Verkauft er, verkauft er nicht? Eine Frage, die man nicht zum ersten Mal stellt. Denn das Verhältnis von Roland Duchâtelet zu Standard Lüttich kann man fast schon als Hassliebe bezeichnen.
Im Juni 2011 war die Überraschung groß, als einer der reichsten Männer des Landes Standard übernahm. Bis dato war Duchâtelet in Ostbelgien eher als Vivant-Gründer bekannt.
Die Sportwelt kannte den erfolgreichen Unternehmer aber bereits als Eigentümer des damaligen Erstligisten Sint-Truiden.
Eigentlich nur ein Hobby. In diese Nebenbeschäftigung sei er eher zufällig reingerutscht, ließ Duchâtelet in Zeitungsinterviews festhalten. Man habe ihn mal gefragt, ob er den limburgischen Fußballclub nicht irgendwie unterstützen wolle. Von Fußball habe er bis dato nichts verstanden. Mit der Zeit sei aber seine Neugier und sein Interesse gewachsen. Soweit die Vorgeschichte.
Finanziell gesehen war die Übernahme von Standard Lüttich kein schlechter Schachzug. Duchâtelet bezahlte damals 34 Millionen Euro für einen gesunden Verein, der gerade nach langer Durststrecke zweimal in Folge die Meisterschaft gewonnen hatte. Der Verkauf von namhaften Spielern wie Witsel, Fellaini und Defour sorgte jedenfalls für fette schwarze Zahlen.
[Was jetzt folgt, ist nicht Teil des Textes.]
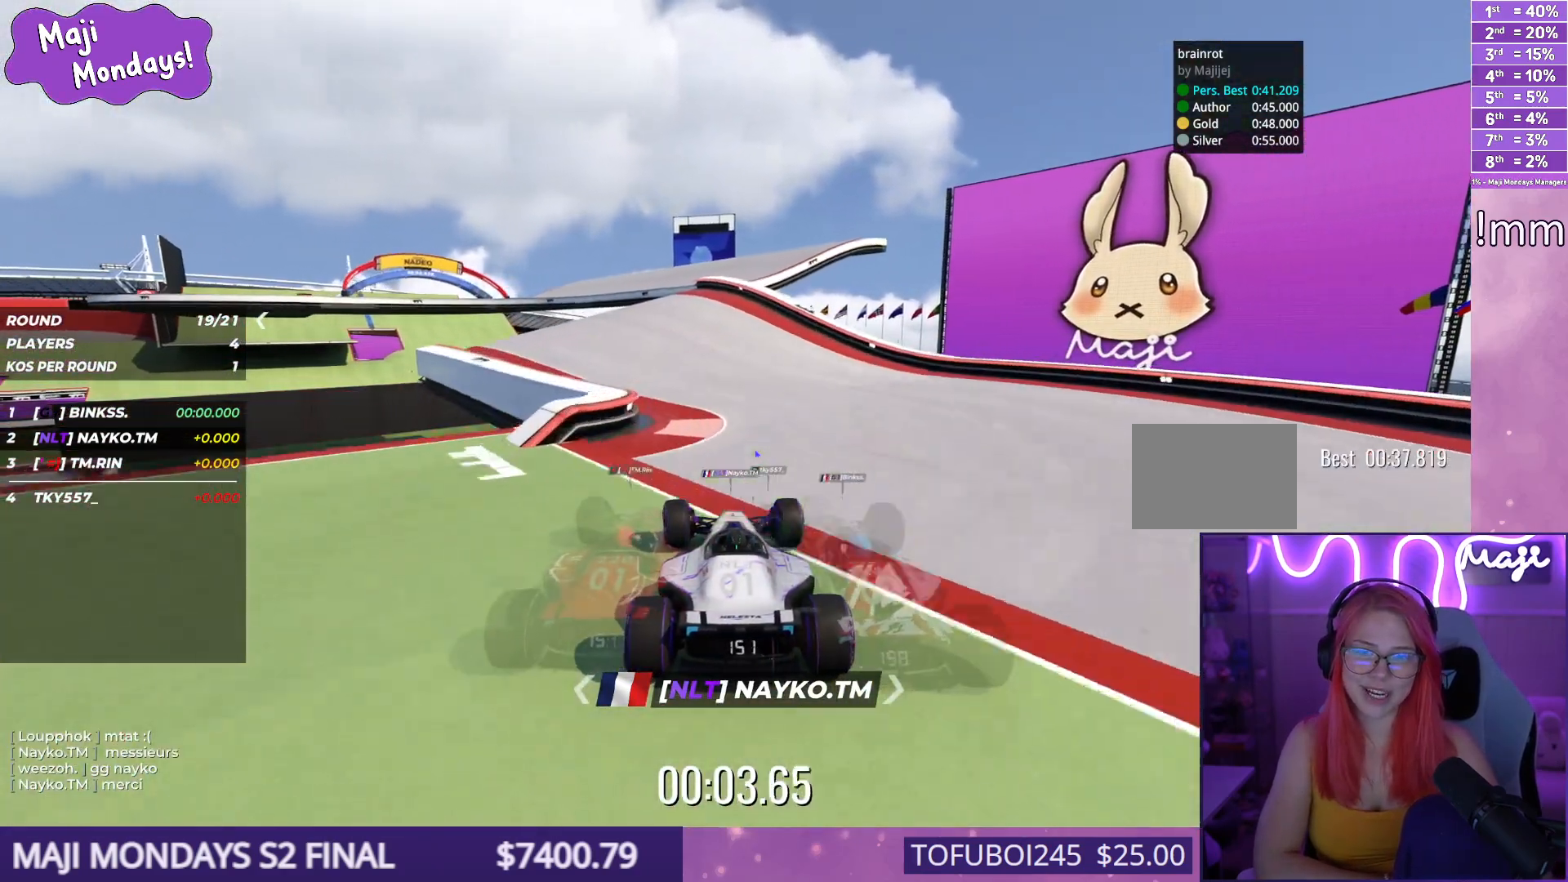
{"keys": ["up"], "events": [[417, "left", "down"], [484, "left", "up"]]}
Die Standard-Fans haben den Flamen, dessen Vater aus Lüttich stammt, aber immer mit Skepsis betrachtet. Als er den, von den Fans geschätzten, rumänischen Trainer Rednic überraschend entließ, stürmten aufgebrachte Fans in sein Büro. Zuvor hatten über 4.000 Standard-Anhänger auf der Straße lauthals gegen ihn demonstriert. Der 'reiche Flame' solle doch 'endlich aus Lüttich abhauen'.
Damalige Augenzeugen berichteten, Duchâtelet habe, als er von den Fans bedroht wurde, wirklich um sein Leben gebangt. Nach diesem Vorfall verkündete er, er habe die Botschaft verstanden und er werde den Verein noch vor Ende der Saison verkaufen. Nichts lasse ihn mehr davon abbringen.
Doch was dann geschah, entsprach einer anderen Logik. Duchâtelet verstärkte durch gezielte Einkäufe nicht nur Standard Lüttich, er kaufte auch eine ganze Reihe von europäischen Vereinen, wie den deutschen Viert-Ligisten Carl Zeiß Jena oder den englischen Zweitligaclub Charlton Athletic. Auch ein spanischer Zweitligaclub, sowie ein ungarischer Verein sind heute sein Eigentum.
Sportexperten erklärten, dahinter stehe ein durchdachtes Konzept, bei dem talentvolle Spieler dort geparkt werden, wo sie ihrer Leistung entsprechend am besten Spielpraxis sammeln können – für höhere Aufgaben. Und an eben dieser Spitze stehe Standard Lüttich. Ohne diesen Verein mache das ganze Konzept keinen Sinn. Ohne die Lokomotive Standard rollen die Wagons nicht hinterher, sagt zum Beispiel der Sport-Ökonom und Professor der Universität Antwerpen, Trudo Dejonghe.
Viele Spieler hätten nur einen Vertrag in der Duchâtelet-Galaxie unterzeichnet, weil sie hofften, irgendwann mal das Trikot von Standard Lüttich überstreifen zu können.
Dennoch spricht vieles dafür, dass der Verein nun doch verkauft wird. Auch die Lebensgefährtin von Duchâtelet drängt ihn zu diesem Schritt. Nach Drohungen wegen der ausbleibenden Erfolge in der laufenden Saison musste sein Haus im Juni von der Polizei bewacht werden. Und nach einer Niederlage gegen Waregem flüchtetet er vor Spielende aus dem Stadion, weil die Ultras die Ehrentribüne zu stürmen versuchten.
Aus dem Emirat Abu Dhabi soll jetzt ein Angebot von 62 Millionen Euro auf dem Tisch liegen. Der 68-jährige Duchâtelet hatte sich bereits eine Vereins-Dividende von 20 Millionen Euro auszahlen lassen. Wenn er jetzt verkauft, dann hat Duchâtelet nicht nur weniger Ärger am Hals, sondern in weniger als drei Jahren einen Gewinn von 50 Millionen Euro gemacht. Wer käme da nicht in Versuchung?